Computational Methods for Analyzing the Architecture and Evolution of the Regulatory Genome

Pradipta Ray

Thesis Committee: Eric P. Xing, co-chair, Veronica F. Hinman, co-chair, Jaime Carbonell, Ziv-Bar Joseph, Martin Kreitman


Diversity in forms of animal life, diversity in function of an organisms cells, and diversity in function of a single cell over its lifetime or in response to different stimuli drives a whole plethora of processes in biology. Gene control circuitry actually dictates whether or not, and when and by how much a particular gene should be expressed in a cell in order to create such diversity. Such control mechanisms are often present in the genome in the form of cis-regulatory modules: regions in the neighborhood of each gene which contain sequence motifs (particular genetic subsequences which are noisy copies of each other) where proteins (called Transcription Factors) that regulate the gene expression bind. The large amounts of genomic (and often other corresponding experimental) data involved, and the complexity of the resulting analysis lends itself well to a machine learning setting.

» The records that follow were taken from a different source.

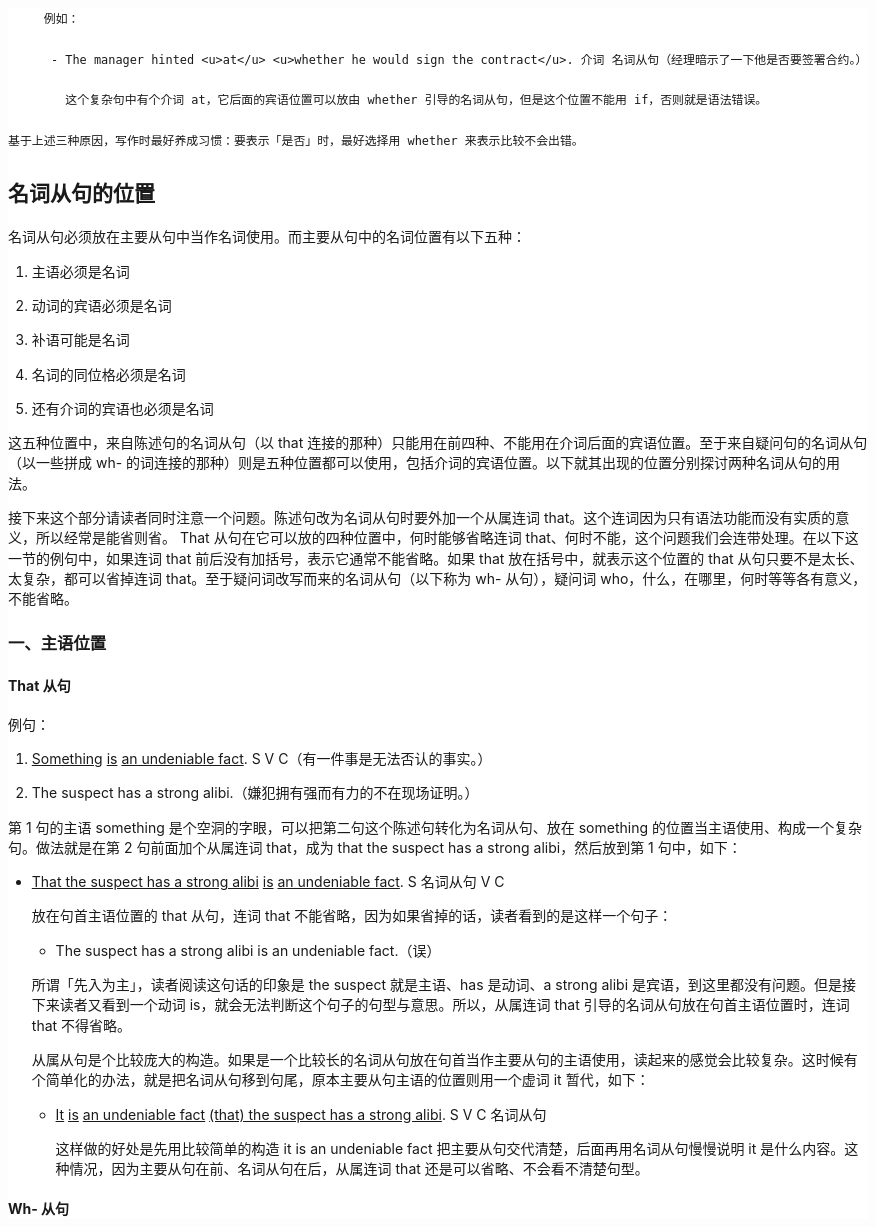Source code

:          例如：

          - The manager hinted <u>at</u> <u>whether he would sign the contract</u>. 介词 名词从句（经理暗示了一下他是否要签署合约。）

            这个复杂句中有个介词 at，它后面的宾语位置可以放由 whether 引导的名词从句，但是这个位置不能用 if，否则就是语法错误。

    基于上述三种原因，写作时最好养成习惯：要表示「是否」时，最好选择用 whether 来表示比较不会出错。

## 名词从句的位置

名词从句必须放在主要从句中当作名词使用。而主要从句中的名词位置有以下五种：

  1. 主语必须是名词

  2. 动词的宾语必须是名词

  3. 补语可能是名词

  4. 名词的同位格必须是名词

  5. 还有介词的宾语也必须是名词

这五种位置中，来自陈述句的名词从句（以 that 连接的那种）只能用在前四种、不能用在介词后面的宾语位置。至于来自疑问句的名词从句（以一些拼成 wh- 的词连接的那种）则是五种位置都可以使用，包括介词的宾语位置。以下就其出现的位置分别探讨两种名词从句的用法。

接下来这个部分请读者同时注意一个问题。陈述句改为名词从句时要外加一个从属连词 that。这个连词因为只有语法功能而没有实质的意义，所以经常是能省则省。 That 从句在它可以放的四种位置中，何时能够省略连词 that、何时不能，这个问题我们会连带处理。在以下这一节的例句中，如果连词 that 前后没有加括号，表示它通常不能省略。如果 that 放在括号中，就表示这个位置的 that 从句只要不是太长、太复杂，都可以省掉连词 that。至于疑问词改写而来的名词从句（以下称为 wh- 从句），疑问词 who，什么，在哪里，何时等等各有意义，不能省略。

### 一、主语位置

#### That 从句

例句：

  1. <u>Something</u> <u>is</u> <u>an undeniable fact</u>. S V C（有一件事是无法否认的事实。）

  2. The suspect has a strong alibi.（嫌犯拥有强而有力的不在现场证明。）

第 1 句的主语 something 是个空洞的字眼，可以把第二句这个陈述句转化为名词从句、放在 something 的位置当主语使用、构成一个复杂句。做法就是在第 2 句前面加个从属连词 that，成为 that the suspect has a strong alibi，然后放到第 1 句中，如下：

  - <u>That the suspect has a strong alibi</u> <u>is</u> <u>an undeniable fact</u>. S 名词从句 V C

    放在句首主语位置的 that 从句，连词 that 不能省略，因为如果省掉的话，读者看到的是这样一个句子：

      - The suspect has a strong alibi is an undeniable fact.（误）

    所谓「先入为主」，读者阅读这句话的印象是 the suspect 就是主语、has 是动词、a strong alibi 是宾语，到这里都没有问题。但是接下来读者又看到一个动词 is，就会无法判断这个句子的句型与意思。所以，从属连词 that 引导的名词从句放在句首主语位置时，连词 that 不得省略。

    从属从句是个比较庞大的构造。如果是一个比较长的名词从句放在句首当作主要从句的主语使用，读起来的感觉会比较复杂。这时候有个简单化的办法，就是把名词从句移到句尾，原本主要从句主语的位置则用一个虚词 it 暂代，如下：

      - <u>It</u> <u>is</u> <u>an undeniable fact</u> <u>(that) the suspect has a strong alibi</u>. S V C 名词从句

        这样做的好处是先用比较简单的构造 it is an undeniable fact 把主要从句交代清楚，后面再用名词从句慢慢说明 it 是什么内容。这种情况，因为主要从句在前、名词从句在后，从属连词 that 还是可以省略、不会看不清楚句型。

#### Wh- 从句
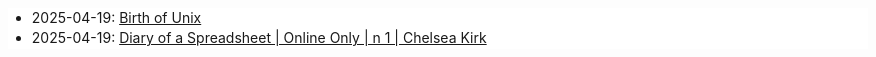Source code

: - 2025-04-19: [Birth of Unix](https://itsfoss.com/birth-of-unix/)
- 2025-04-19: [Diary of a Spreadsheet | Online Only | n 1 | Chelsea Kirk](https://www.nplusonemag.com/online-only/online-only/diary-of-a-spreadsheet/?src=longreads)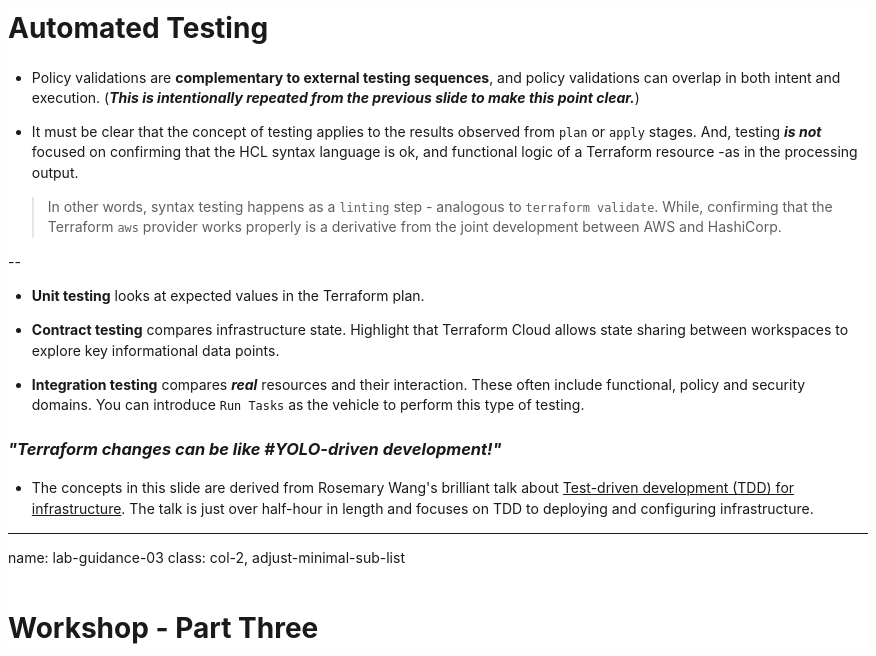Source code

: # Automated Testing
- Policy validations are **complementary to external testing sequences**, and policy validations can overlap in both intent and execution. (___This is intentionally repeated from the previous slide to make this point clear.___)

- It must be clear that the concept of testing applies to the results observed from `plan` or `apply` stages. And, testing ___is not___ focused on confirming that the HCL syntax language is ok, and functional logic of a Terraform resource -as in the processing output.

> In other words, syntax testing happens as a `linting` step - analogous to `terraform validate`. While, confirming that the Terraform `aws` provider works properly is a derivative from the joint development between AWS and HashiCorp.

-- 

- **Unit testing** looks at expected values in the Terraform plan.

- **Contract testing** compares infrastructure state. Highlight that Terraform Cloud allows state sharing between workspaces to explore key informational data points.

- **Integration testing** compares ___real___ resources and their interaction. These often include functional, policy and security domains. You can introduce `Run Tasks` as the vehicle to perform this type of testing. 
  
### ___"Terraform changes can be like #YOLO-driven development!"___
- The concepts in this slide are derived from Rosemary Wang's brilliant talk about [Test-driven development (TDD) for infrastructure](https://www.youtube.com/watch?v=AAcPuYfVt2c). The talk is just over half-hour in length and focuses on TDD to deploying and configuring infrastructure.
---
name: lab-guidance-03
class: col-2, adjust-minimal-sub-list
# Workshop - Part Three

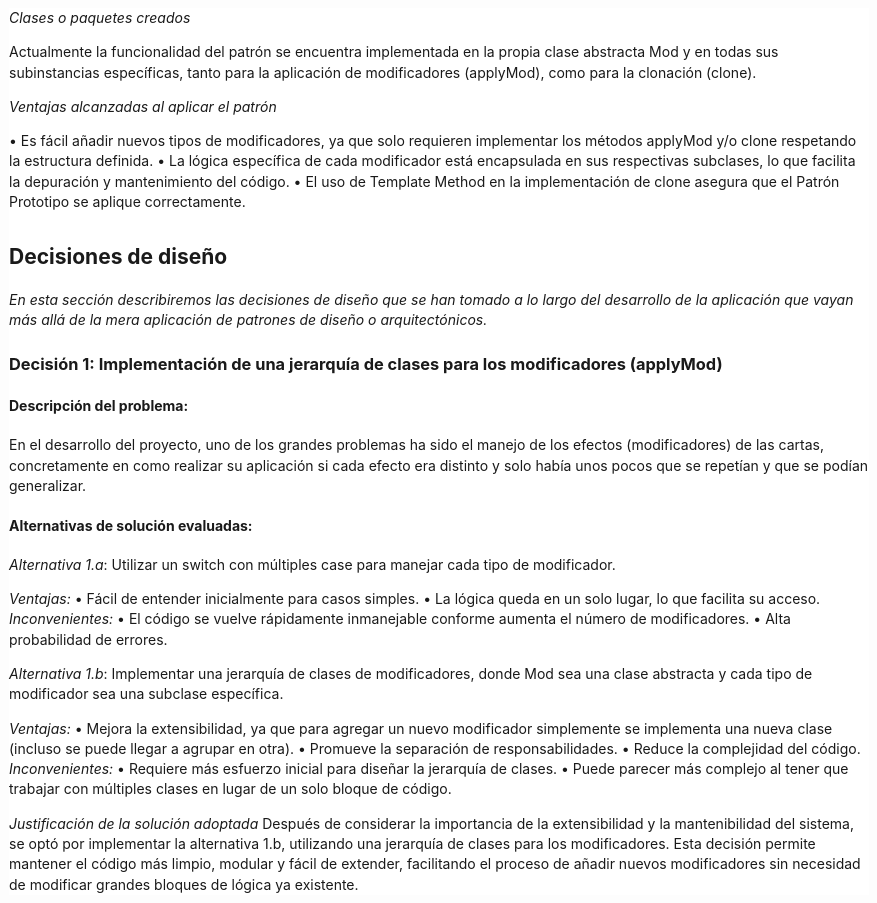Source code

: _Clases o paquetes creados_

Actualmente la funcionalidad del patrón se encuentra implementada en la propia clase abstracta Mod y en todas sus subinstancias específicas, tanto para la aplicación de modificadores (applyMod), como para la clonación (clone).

_Ventajas alcanzadas al aplicar el patrón_

• Es fácil añadir nuevos tipos de modificadores, ya que solo requieren implementar los métodos applyMod y/o clone respetando la estructura definida.
• La lógica específica de cada modificador está encapsulada en sus respectivas subclases, lo que facilita la depuración y mantenimiento del código.
• El uso de Template Method en la implementación de clone asegura que el Patrón Prototipo se aplique correctamente.

## Decisiones de diseño

_En esta sección describiremos las decisiones de diseño que se han tomado a lo largo del desarrollo de la aplicación que vayan más allá de la mera aplicación de patrones de diseño o arquitectónicos._

### Decisión 1: Implementación de una jerarquía de clases para los modificadores (applyMod)

#### Descripción del problema:

En el desarrollo del proyecto, uno de los grandes problemas ha sido el manejo de los efectos (modificadores) de las cartas, concretamente en como realizar su aplicación si cada efecto era distinto y solo había unos pocos que se repetían y que se podían generalizar.

#### Alternativas de solución evaluadas:

_Alternativa 1.a_: Utilizar un switch con múltiples case para manejar cada tipo de modificador.

_Ventajas:_
• Fácil de entender inicialmente para casos simples.
• La lógica queda en un solo lugar, lo que facilita su acceso.
_Inconvenientes:_
• El código se vuelve rápidamente inmanejable conforme aumenta el número de modificadores.
• Alta probabilidad de errores.

_Alternativa 1.b_: Implementar una jerarquía de clases de modificadores, donde Mod sea una clase abstracta y cada tipo de modificador sea una subclase específica.

_Ventajas:_
• Mejora la extensibilidad, ya que para agregar un nuevo modificador simplemente se implementa una nueva clase (incluso se puede llegar a agrupar en otra).
• Promueve la separación de responsabilidades.
• Reduce la complejidad del código.
_Inconvenientes:_
• Requiere más esfuerzo inicial para diseñar la jerarquía de clases.
• Puede parecer más complejo al tener que trabajar con múltiples clases en lugar de un solo bloque de código.

_Justificación de la solución adoptada_
Después de considerar la importancia de la extensibilidad y la mantenibilidad del sistema, se optó por implementar la alternativa 1.b, utilizando una jerarquía de clases para los modificadores. Esta decisión permite mantener el código más limpio, modular y fácil de extender, facilitando el proceso de añadir nuevos modificadores sin necesidad de modificar grandes bloques de lógica ya existente.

One goal of this thesis is to explore supervised motif detection in regulatory sequences by maximally utilizing the inherent grammar or structure of the cis-regulatory modules. We achieve this goal by using hierarchical and generalized Hidden Markov Models in a Bayesian setting. Another goal is to explore supervised motif detection by using multiple sequence alignments, specifically modeling functional turnover : a confounding phenomenon in phylogenetic analysis where orthologous sequences across even closely related species have varying functionality due to rapid coordinated evolutionary change. We developed a generative graphical model which models the multiple sequence alignment as the output of a mixture of phylogenies and perform inference on it to identify regulatory regions and turnover events in related species. A third goal is to analyze diverse sources of evidence and conclude which genetic and epigenetic features correlate well with binding site locations, and to use such information to create a discriminative model for supervised prediction of binding sites. We use the discriminative framework of a conditional random field for the purpose, which assigns weights to genomic, evolutionary, translational, compositional, as well as epigenetic features.

A final goal is to model the evolutionary dynamics of regulatory regions. We modeled co-evolving regions inside cis-regulatory modules by spectral clustering evolutionary parameters in different regulatory subsequences. We also analyzed evolutionary forces in the regulatory genome by identifying which k-mers are preferentially present in regulatory regions across species by modeling regulatory regions as being constructed from evolving mixtures of stochastic dictionaries. This thesis provides novel statistical frameworks for identifying regulatory regions, and analyzing them in terms of their architecture, function, evolutionary properties and correlation with other genomic and epigenomic features in a computationally optimal and statistically sound way.